::: WORKING DATA :::
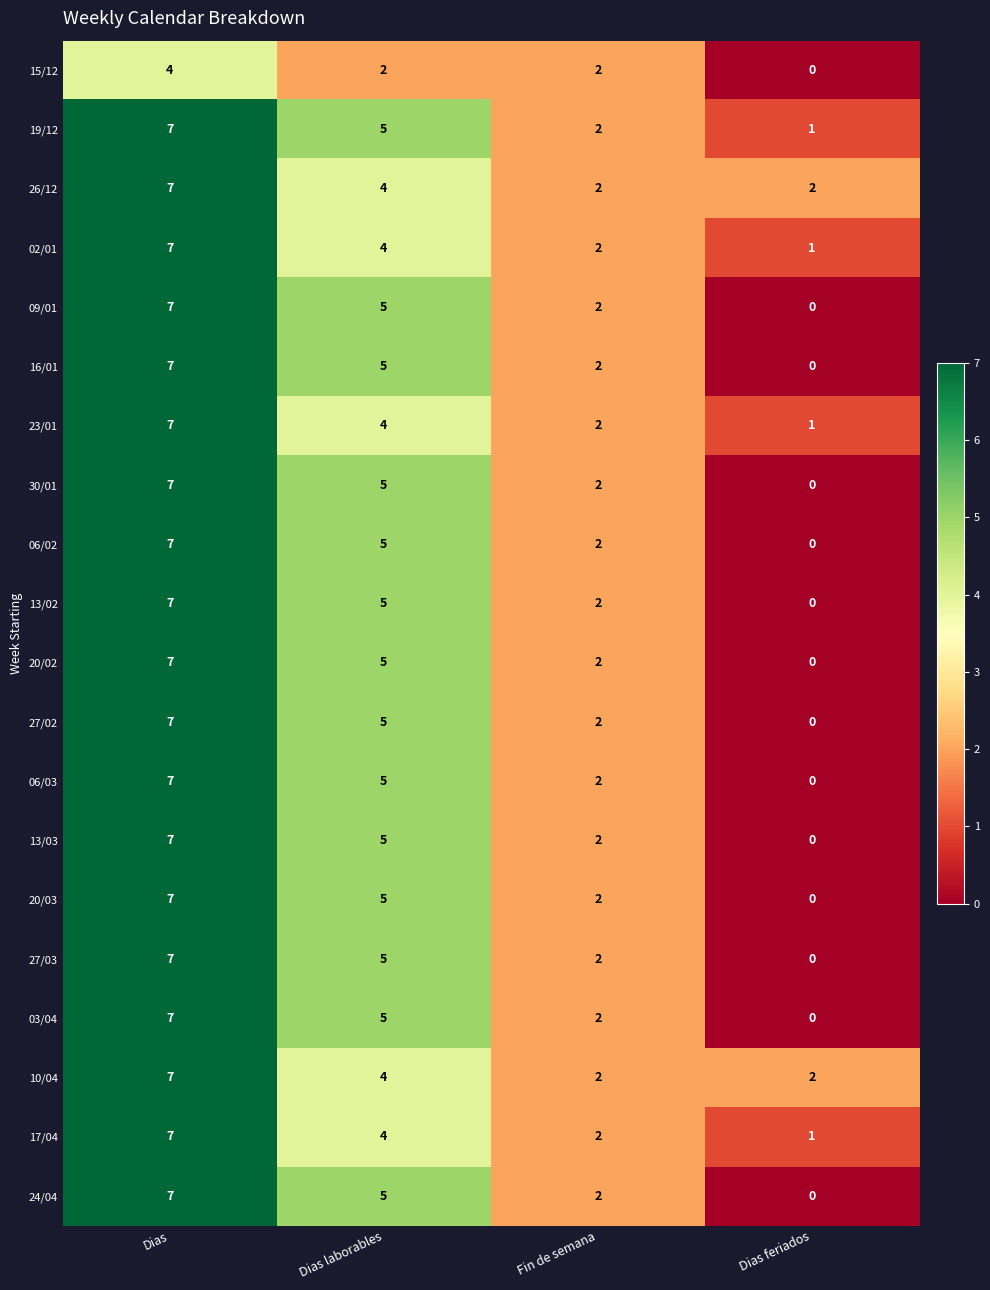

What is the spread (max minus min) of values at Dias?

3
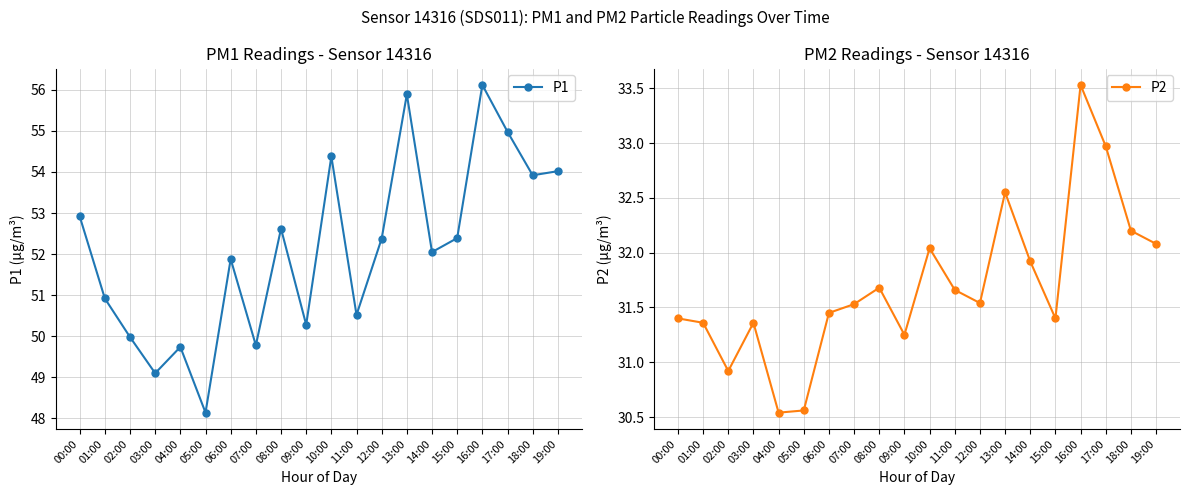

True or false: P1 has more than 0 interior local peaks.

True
:::
INSTRUCTIONS TO FOLLOW:
Rewrite all of the data above, replacing "values" with "readings" and changing nothing else. Leave out the pictures.

EXERCISE OUTPUT:
What is the spread (max minus min) of readings at Dias?

3

True or false: P1 has more than 0 interior local peaks.

True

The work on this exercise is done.